CHICAGO, September 9, 2013 — Tagging Up will look at each team as it is eliminated from playoff contention to see what went right this year, what went wrong and what to look forward to in 2014. This series begins with the team that will likely have the worst record in baseball for the third straight year, the Houston Astros.
What went right: The Astros have a long term plan in place and seem to be executing it well. The Astros have focused their energy on rebuilding a farm system that has gone from 26th, according to Baseball America, entering the 2011 season to eighth entering this year.
The team has achieved this in a couple of ways. First, it is willing to trade essentially any player for prospects, as it did at this year’s trade deadline when Bud Norris, Justin Maxwell and Jose Veras were all traded for prospects. Secondly, the Astros are spending an amazingly small amount of money on their big league club, $26 million this year, according to Cot’s Baseball Contracts, which allows them get high draft picks while seeing if prospects, castoffs and former prospects can perform at the big league level when given a shot. The Astros will likely have the first pick in the draft for the third year in a row in 2014 which will further allow the team the chance to improve its farm system.
As far as player performance, Jason Castro and George Springer both had breakout seasons. Castro has posted a .276/.350/.485 slash line from the catcher position with 4.4 WAR, according to baseball-reference. That type of production from a player who will not be arbitration eligible until after this year is extremely valuable for a team. George Springer posted a .303/.411/.600 slash line across AA and AAA with 37 homeruns and 45 stolen bases. Springer will likely get a cup of coffee with the big club after the AAA playoffs and will likely be the 2014 starting center fielder. Springer will just be the beginning, as starting pitching prospect, Mark Appel, this year’s number one overall draft pick, could join him next year.

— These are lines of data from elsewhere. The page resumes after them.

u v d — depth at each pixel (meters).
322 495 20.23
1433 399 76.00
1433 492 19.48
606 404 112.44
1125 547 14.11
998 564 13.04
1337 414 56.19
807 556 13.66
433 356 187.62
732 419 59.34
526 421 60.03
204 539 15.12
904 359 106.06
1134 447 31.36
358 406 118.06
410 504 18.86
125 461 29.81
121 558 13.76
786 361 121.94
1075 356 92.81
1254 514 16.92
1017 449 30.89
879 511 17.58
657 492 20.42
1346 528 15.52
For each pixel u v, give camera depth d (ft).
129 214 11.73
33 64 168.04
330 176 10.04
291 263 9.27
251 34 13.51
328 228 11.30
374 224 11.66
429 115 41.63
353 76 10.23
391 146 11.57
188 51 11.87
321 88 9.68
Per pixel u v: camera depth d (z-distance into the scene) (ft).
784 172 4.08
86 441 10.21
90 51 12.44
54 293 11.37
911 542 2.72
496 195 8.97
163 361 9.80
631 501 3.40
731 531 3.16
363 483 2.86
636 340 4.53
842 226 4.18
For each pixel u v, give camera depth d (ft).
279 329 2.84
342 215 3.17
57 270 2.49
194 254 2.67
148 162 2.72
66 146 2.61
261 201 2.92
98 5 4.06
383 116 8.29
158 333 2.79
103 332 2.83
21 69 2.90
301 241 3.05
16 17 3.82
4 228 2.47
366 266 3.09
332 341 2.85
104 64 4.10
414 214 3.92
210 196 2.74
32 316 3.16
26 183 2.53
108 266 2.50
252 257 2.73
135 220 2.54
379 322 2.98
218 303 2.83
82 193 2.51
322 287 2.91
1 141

What went wrong: Jose Altuve took a step back. While much of the lineup is being used for auditions the Astros locked up Altuve to a four year 12.5 million dollar extension in July with two club options. Altuve posted a .290/.340/.399 slash line last year with 3.3 offensive WAR last year but has dipped to a .277/.310/.352 line with 0.9 offensive WAR.
In addition, the Astros have not been lucky enough to find a huge breakout from the players to which they have been offering playing time. Matt Dominguez, Brett Wallace and Trevor Crowe are who other teams thought they were, while Chris Carter took a step back. Carter has hit 27 homeruns, but he leads the league in strikeouts with 189 and is striking out in 36.8% of his at bats compared to 31.9% last year. Chris Carter’s walk percentage has also dropped to 12.1% from 15.0% last year.
On the mound, Jordan Lyles has yet to take a leap forward. After breaking into the majors at 20 years old, Lyles has posted a 5.08 ERA this year on the heels of a 5.09 ERA last year with his strike out percentage continuing to hover around a pedestrian 15%. Lucas Harrell, on the other hand, took a giant leap backwards this year. His ERA has ballooned to 6.01 after posting a 3.76 ERA last year. His strikeout percentage has dropped to a career low 12.5%, while his walk percentage has jumped to 12.5%, which is his highest since his rookie year.
What to look for in 2014: The Astros will likely continue to trade players for prospects and develop the farm system as it seems unlikely they will look to sign free agents being so far from contending. Springer will likely debut in centerfield and Mark Appel will likely debut at some point in the season as well. Watching the development of minor leaguers like Carlos Correa (first overall pick in 2012), Jonathan Singleton and Delino Deshields Jr. will likely be a big part of watching the Astros in 2014. Astros fans may also want to begin watching North Carolina State games, in which Carlos Rodon pitches. A hard throwing lefty, Rodon is the likely to be first pick in next year’s amateur draft.